Une bonne ventilation fait chuter les risques
Comme nous l'avons vu plus haut, le radon devient inoffensif lorsqu'il est en extérieur car il se dilue dans l'air. "La mesure la plus importante à prendre est donc d'assurer une bonne ventilation des pièces", nous explique Ambre Marchand-Moury, spécialiste du Radon au Cerema ( Centre d'études et d'expertise sur les risques, l'environnement, la mobilité et l'aménagement)
"Il faut aérer régulièrement le logement, minimum une fois par jour, et plusieurs fois lorsque cela est possible. Ensuite il faut s'assurer que le logement est équipé d'une bonne VMC, de préférence en auto-régulation ou en double-flux, afin que l'air frais qui rentre soit légèrement supérieur à celui qui sort. Sinon les extracteurs aspirent le radon et entrainent l'effet inverse".
Selon ses chiffres, 50 % des VMC posées dans les maison neuves ne sont pas conformes pour l'évacuation du radon. D'où la mise en place d'une obligation de mesure avant réception des travaux dès cette année.
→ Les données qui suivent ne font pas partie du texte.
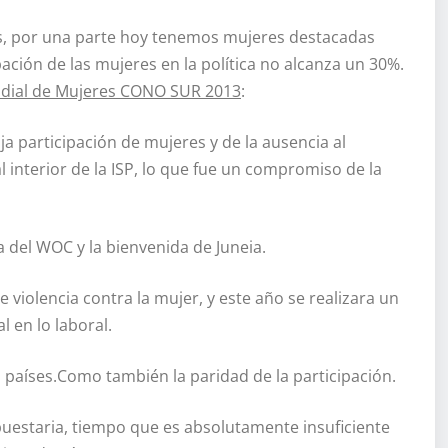
tes, por una parte hoy tenemos mujeres destacadas
pación de las mujeres en la política no alcanza un 30%.
ndial de Mujeres CONO SUR 2013
:
aja participación de mujeres y de la ausencia al
 interior de la ISP, lo que fue un compromiso de la
 del WOC y la bienvenida de Juneia.
iolencia contra la mujer, y este año se realizara un
 en lo laboral.
países.Como también la paridad de la participación.
puestaria, tiempo que es absolutamente insuficiente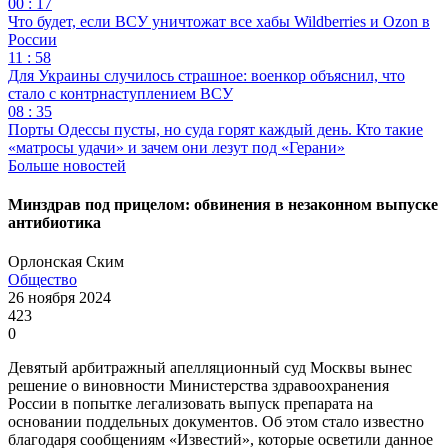
00 : 17
Что будет, если ВСУ уничтожат все хабы Wildberries и Ozon в
России
11 : 58
Для Украины случилось страшное: военкор объяснил, что
стало с контрнаступлением ВСУ
08 : 35
Порты Одессы пусты, но суда горят каждый день. Кто такие
«матросы удачи» и зачем они лезут под «Герани»
Больше новостей
Минздрав под прицелом: обвинения в незаконном выпуске
антибиотика
Орлонская Ским
Общество
26 ноября 2024
423
0
Девятый арбитражный апелляционный суд Москвы вынес
решение о виновности Министерства здравоохранения
России в попытке легализовать выпуск препарата на
основании поддельных документов. Об этом стало известно
благодаря сообщениям «Известий», которые осветили данное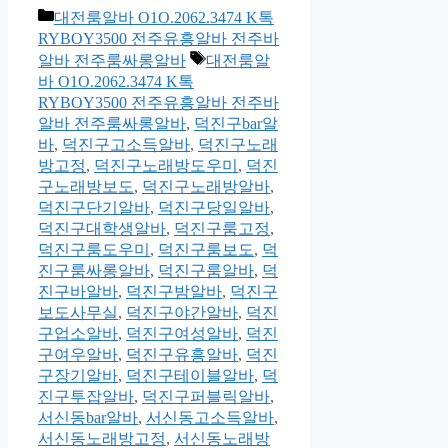
카
대전룸알바 O1O.2062.3474 K톡
테
RYBOY3500 전주유흥알바 전주바
고
태
알바 전주룸싸롱알바
대전룸알
리
그
바 O1O.2062.3474 K톡
RYBOY3500 전주유흥알바 전주바
알바 전주룸싸롱알바
,
덕진구bar알
바
,
덕진구고소득알바
,
덕진구노래
방고정
,
덕진구노래방도우미
,
덕진
구노래방보도
,
덕진구노래방알바
,
덕진구단기알바
,
덕진구당일알바
,
덕진구대학생알바
,
덕진구룸고정
,
덕진구룸도우미
,
덕진구룸보도
,
덕
진구룸싸롱알바
,
덕진구룸알바
,
덕
진구바알바
,
덕진구밤알바
,
덕진구
보도사무실
,
덕진구야간알바
,
덕진
구업소알바
,
덕진구여성알바
,
덕진
구여우알바
,
덕진구유흥알바
,
덕진
구장기알바
,
덕진구테이블알바
,
덕
진구투잡알바
,
덕진구퍼블릭알바
,
서신동bar알바
,
서신동고소득알바
,
서신동노래방고정
,
서신동노래방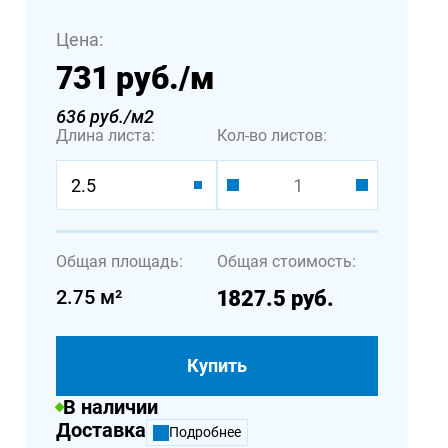
Цена:
731 руб.
/м
636 руб./м2
Длина листа:
Кол-во листов:
2.5
Общая площадь:
Общая стоимость:
2.75
м²
1827.5
руб.
Купить
В наличии
Доставка
Подробнее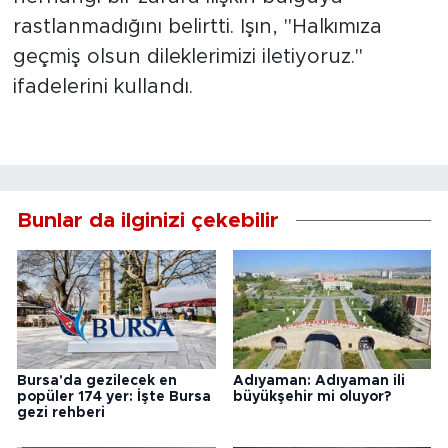
rastlanmadığını belirtti. Işın, "Halkımıza
geçmiş olsun dileklerimizi iletiyoruz."
ifadelerini kullandı.
Bunlar da ilginizi çekebilir
Bursa'da gezilecek en
Adıyaman: Adıyaman ili
popüler 174 yer: İşte Bursa
büyükşehir mi oluyor?
gezi rehberi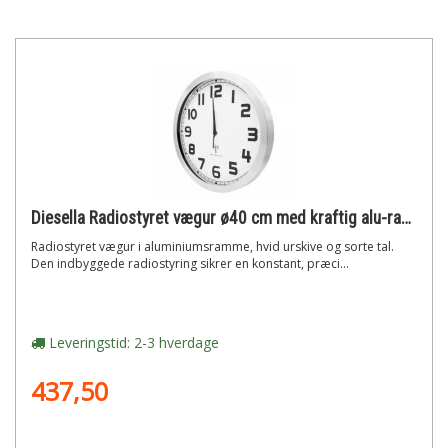
Diesella Radiostyret vægur ø40 cm med kraftig alu-ramme og klassisk hvid urskive
Radiostyret vægur i aluminiumsramme, hvid urskive og sorte tal.
Den indbyggede radiostyring sikrer en konstant, præci...
Leveringstid: 2-3 hverdage
437,50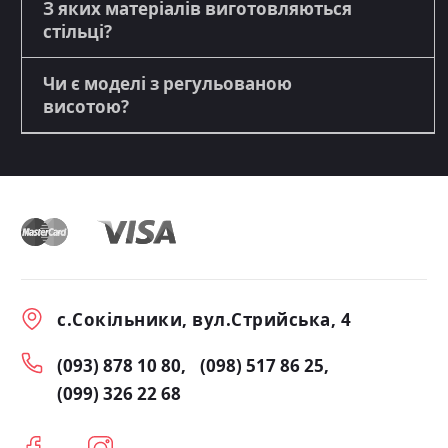
З яких матеріалів виготовляються
стільці?
Чи є моделі з регульованою
висотою?
с.Сокільники, вул.Стрийська, 4
(093) 878 10 80
(098) 517 86 25
(099) 326 22 68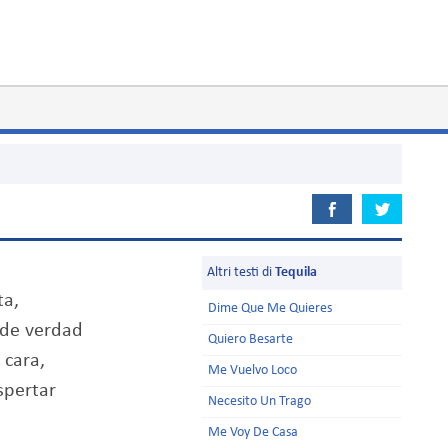
Altri testi di
Tequila
ta,
Dime Que Me Quieres
 de verdad
Quiero Besarte
 cara,
Me Vuelvo Loco
spertar
Necesito Un Trago
Me Voy De Casa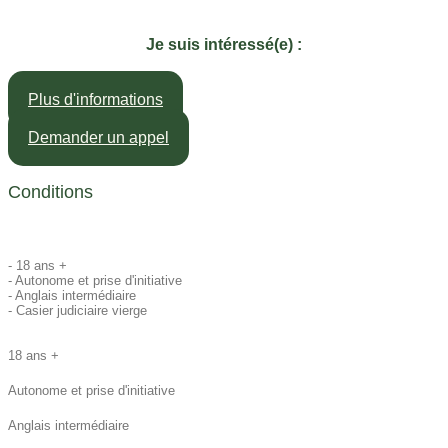
Je suis intéressé(e) :
Plus d'informations
Demander un appel
Conditions
- 18 ans +
- Autonome et prise d'initiative
- Anglais intermédiaire
- Casier judiciaire vierge
18 ans +
Autonome et prise d'initiative
Anglais intermédiaire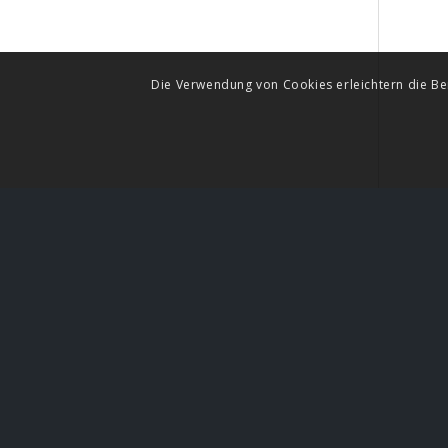
Die Verwendung von Cookies erleichtern die Ber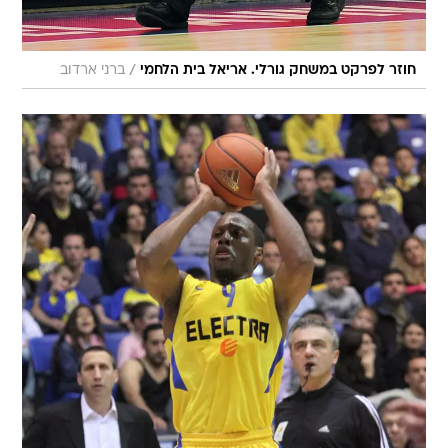
/
חוזר לפרקט במשחק גורלי. אריאל בית הלחמי
ברני ארדוב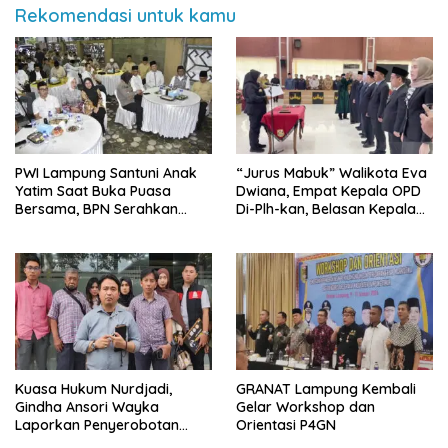
Rekomendasi untuk kamu
PWI Lampung Santuni Anak
“Jurus Mabuk” Walikota Eva
Yatim Saat Buka Puasa
Dwiana, Empat Kepala OPD
Bersama, BPN Serahkan
Di-Plh-kan, Belasan Kepala
Sertifikat Tanah Kantor
SD dan SMP Rangkap
Jabatan Plt
Kuasa Hukum Nurdjadi,
GRANAT Lampung Kembali
Gindha Ansori Wayka
Gelar Workshop dan
Laporkan Penyerobotan
Orientasi P4GN
Tanah ke Polda Lampung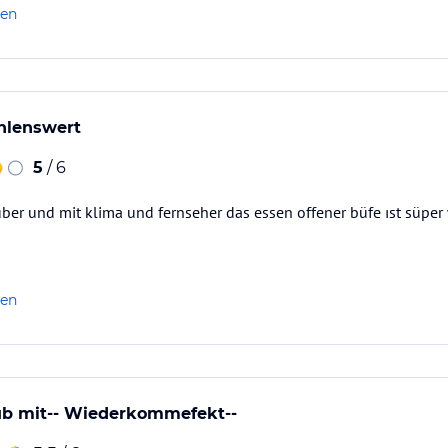
len
hlenswert
5
/ 6
uber und mit klima und fernseher das essen offener büfe ıst süp
len
ub mit-- Wiederkommefekt--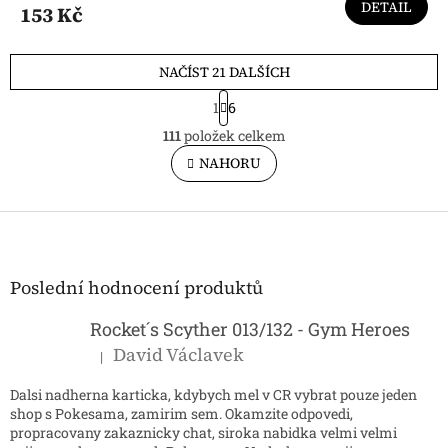
DETAIL
153 Kč
NAČÍST 21 DALŠÍCH
S
1
6
t
O
r
111
položek celkem
v
á
l
NAHORU
n
á
k
o
d
v
Z
a
á
c
á
n
í
p
í
p
a
Poslední hodnocení produktů
r
t
v
í
Rocket´s Scyther 013/132 - Gym Heroes
k
y
David Václavek
|
Hodnocení produktu je 5 z 5 hvězdiček.
v
ý
Dalsi nadherna karticka, kdybych mel v CR vybrat pouze jeden
p
shop s Pokesama, zamirim sem. Okamzite odpovedi,
i
propracovany zakaznicky chat, siroka nabidka velmi velmi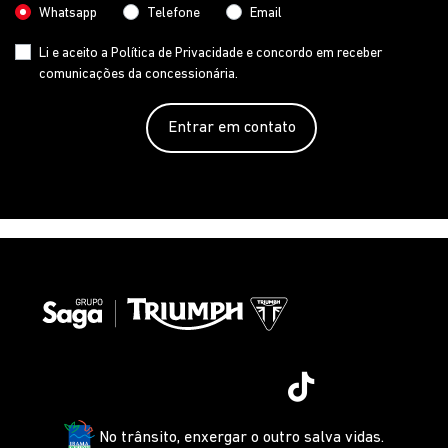
Whatsapp
Telefone
Email
Li e aceito a
Política de Privacidade
e concordo em receber
comunicações da concessionária.
Entrar em contato
No trânsito, enxergar o outro salva vidas.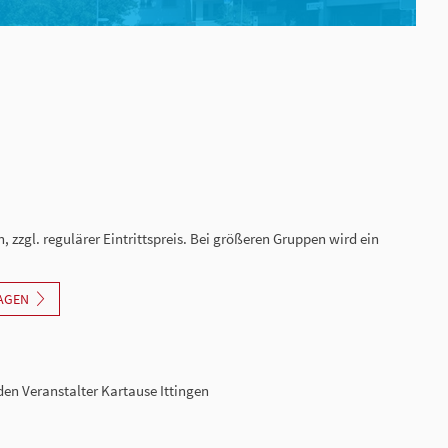
 zzgl. regulärer Eintrittspreis. Bei größeren Gruppen wird ein
AGEN
en Veranstalter Kartause Ittingen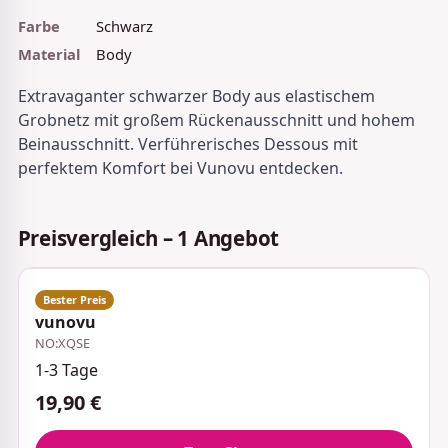
Farbe
Schwarz
Material
Body
Extravaganter schwarzer Body aus elastischem
Grobnetz mit großem Rückenausschnitt und hohem
Beinausschnitt. Verführerisches Dessous mit
perfektem Komfort bei Vunovu entdecken.
Preisvergleich – 1 Angebot
vunovu
NO:XQSE
1-3 Tage
19,90 €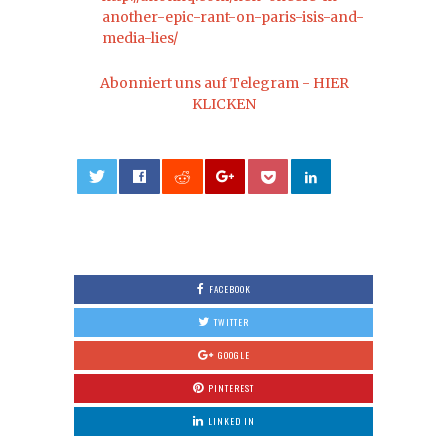
another-epic-rant-on-paris-isis-and-
media-lies/
Abonniert uns auf Telegram - HIER
KLICKEN
0
FACEBOOK
TWITTER
GOOGLE
PINTEREST
LINKED IN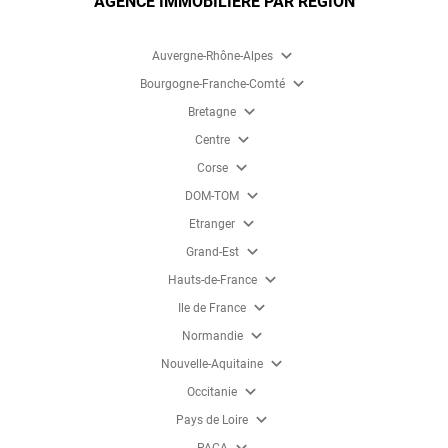
AGENCE IMMOBILIÈRE PAR RÉGION
expand_more
Auvergne-Rhône-Alpes
expand_more
Bourgogne-Franche-Comté
expand_more
Bretagne
expand_more
Centre
expand_more
Corse
expand_more
DOM-TOM
expand_more
Etranger
expand_more
Grand-Est
expand_more
Hauts-de-France
expand_more
Ile de France
expand_more
Normandie
expand_more
Nouvelle-Aquitaine
expand_more
Occitanie
expand_more
Pays de Loire
expand_more
PACA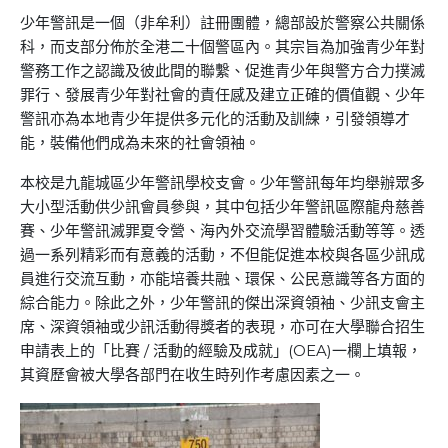
少年警訊是一個（非牟利）註冊團體，總部設於警察公共關係
科，而支部分佈於全港二十個警區內。其宗旨為加強青少年對
警務工作之認識及彼此間的聯繫、促進青少年與警方合力撲滅
罪行、發展青少年對社會的責任感及建立正確的價值觀、少年
警訊亦為本地青少年提供多元化的活動及訓練，引發領導才
能，裝備他們成為未來的社會領袖。
本校是九龍城區少年警訊學校支會。少年警訊每年均舉辦眾多
大小型活動供少訊會員參與，其中包括少年警訊區際龍舟慈善
賽、少年警訊滅罪夏令營、海內外交流學習體驗活動等等。透
過一系列精彩而有意義的活動，不但能促進本校與各區少訊成
員進行交流互動，亦能培養共融、環保、公民意識等各方面的
綜合能力。除此之外，少年警訊的傑出深資領袖、少訊支會主
席、深資領袖或少訊活動得獎者的表現，亦可在大學聯合招生
申請表上的「比賽 / 活動的經驗及成就」(OEA)一欄上填報，
其資歷會被大學各部門在收生時列作考慮因素之一。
Elle est inscrite dans la RE 2020 qui remplace la RT 2012.
Il existe également d'autres méthodes un peu plus techniques comme par exemple étanchéifier sa dalle avec une membrane pare-radon posée entre le sol et la dalle de la maison. Un surcoût très faible pour une maison neuve. On peut aussi boucher tous les défaut d'étanchéité, fissures et trous. Il y en a beaucoup notamment au niveau des canalisations créées pour laisser passer l'eau ou l'électricité, comme nous l'explique très bien cette courte vidéo de l'ARS de Bourgogne Franche Comté.
On peut aussi construire sa maison sur pilotis, dans ce cas il n'y aura aucune trace de radon dans la maison.
Pour vous aider à réaliser les travaux, une aide de l'Agence Nationale de l'habitat ( ANAH) peut être attribuée lorsque les travaux de réduction du radon s’avèrent importants, sous réserve de respecter certains plafonds de ressources.
Briançon : écoles sous haute surveillance
"Pour les bâtiments recevant du public, comme les hôpitaux, les écoles et les crèches, la réglementation est déjà bien présente depuis 2018 avec une obligation de mesure dans les zones de catégorie 3", nous explique Laurent Poumarat de l'ARS.
Ainsi, la ville de Briançon, pionnière dans la région, a déjà mené des campagnes de mesures dès 2019 dans les écoles et les crèches. "Quelques classes ont dû être momentanément fermées car elles dépassaient les 300 Bécquerel par m3 d'air" selon l'ARS.
"Dès l'été 2020, la ville et la communauté de communes ont entrepris des travaux de sécurisation", nous informe Liz Leromain de la mairie de Briançon.
"Dans les établissement de Fortville, St Blaise et Pont de Cervières, on a équipé les classes et parfois même les sous-planchers de ventilations performantes. Et depuis cet hiver de nouvelles campagnes de mesures avec des dosimètres sont en cours pour voir si les résultats sont concluants".
Toulon installe des dosimètres
Même démarche du côté de la ville de Toulon qui a entrepris depuis cet hiver de mesurer la concentration de ce gaz dans 104 établissements scolaires et crèches avec des dosimètres.
"Nous les avons tous équipés de détecteur de CO2 pour obliger les responsables à aérer régulièrement les classes et les pièces. Maintenant nous mesurons le résultat" nous explique Yannick Chenevard, 1er adjoint en charge du dossier Radon .
Les premières réponses seront obtenues dès la fin février, à Toulon comme à Briançon et s'étaleront jusqu'à cet été. Des démarches similaires ont été menées dans les Ehpad et les établissements recevant du public comme les hôpitaux nous précise l'ARS.
Le nombre annuel de décès par cancers du poumon attribuable au radon est estimé à 3000 décès en France.